*** Input ***

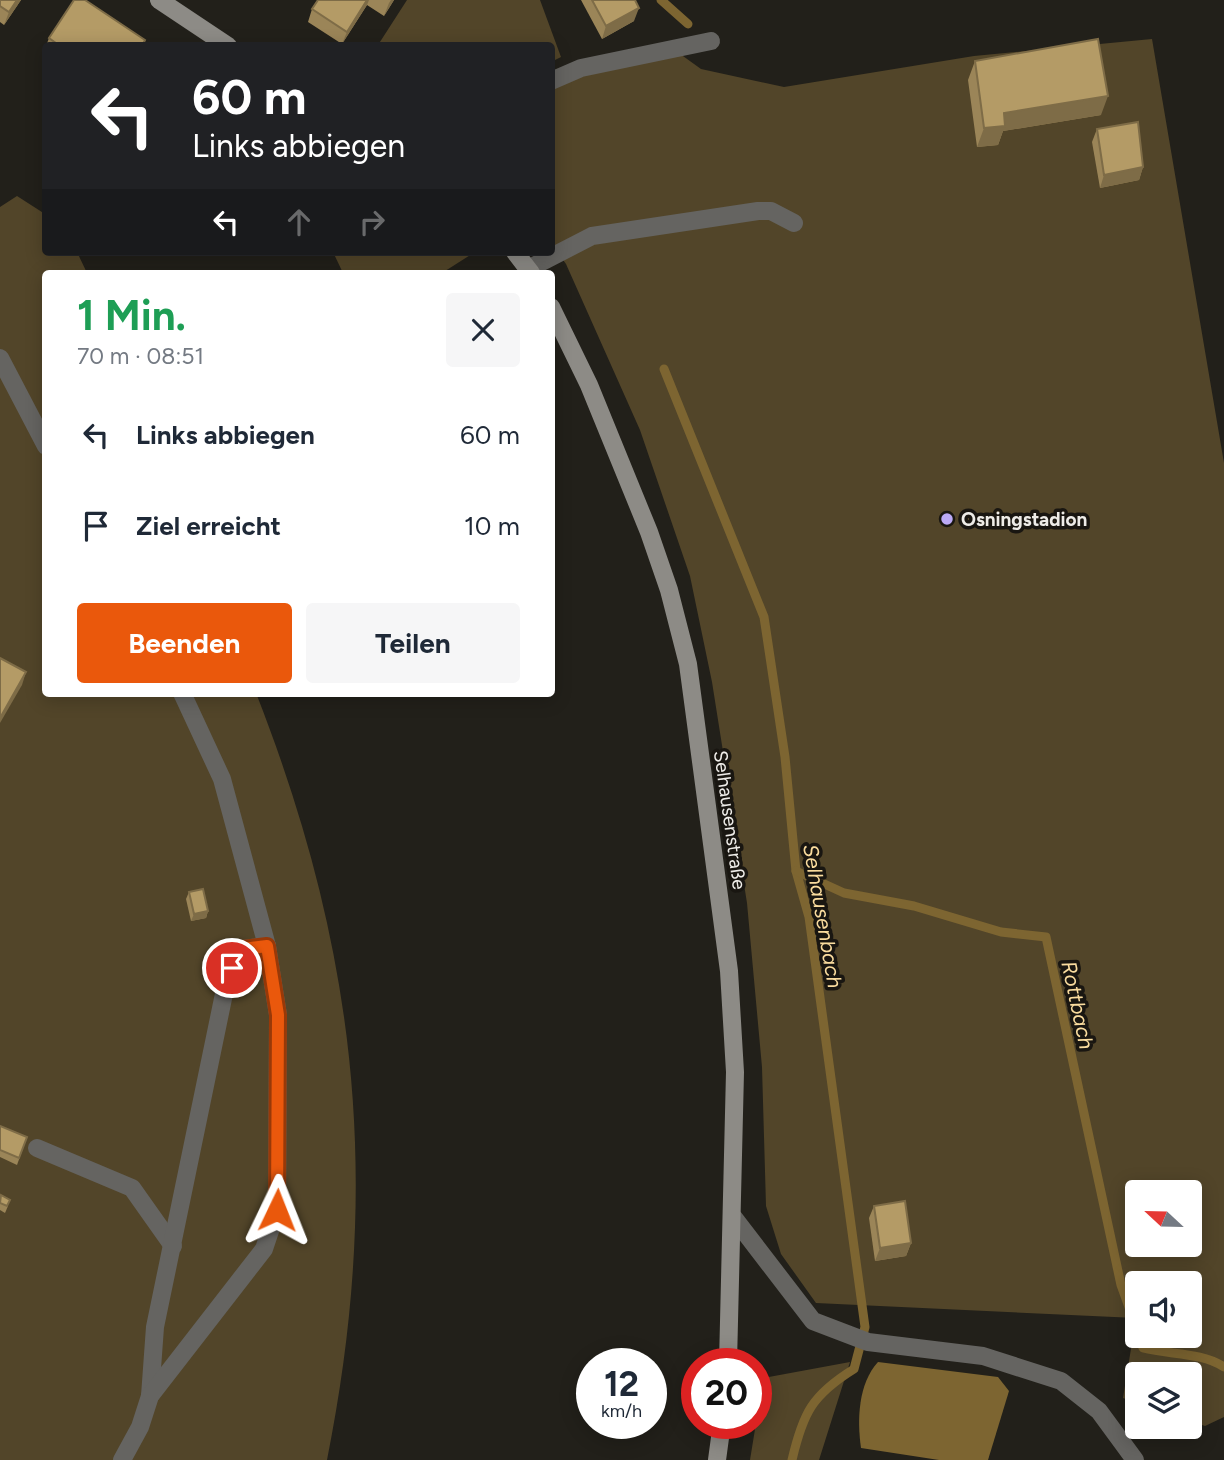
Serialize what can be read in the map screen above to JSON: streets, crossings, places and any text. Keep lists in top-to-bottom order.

*** End of Input ***
*** Input ***

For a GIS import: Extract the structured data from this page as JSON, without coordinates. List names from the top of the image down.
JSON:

*** End of Input ***
*** Input ***

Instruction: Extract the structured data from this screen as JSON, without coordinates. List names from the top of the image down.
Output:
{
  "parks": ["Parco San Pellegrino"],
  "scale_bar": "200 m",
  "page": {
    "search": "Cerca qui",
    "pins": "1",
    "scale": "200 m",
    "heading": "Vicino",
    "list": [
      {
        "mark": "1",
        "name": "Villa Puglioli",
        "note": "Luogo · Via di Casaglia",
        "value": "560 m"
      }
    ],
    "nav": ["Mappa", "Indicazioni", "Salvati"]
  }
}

*** End of Input ***

*What you need to do:* A single number is needed: the count of lines in the records that include "down".

*Answer space:* 2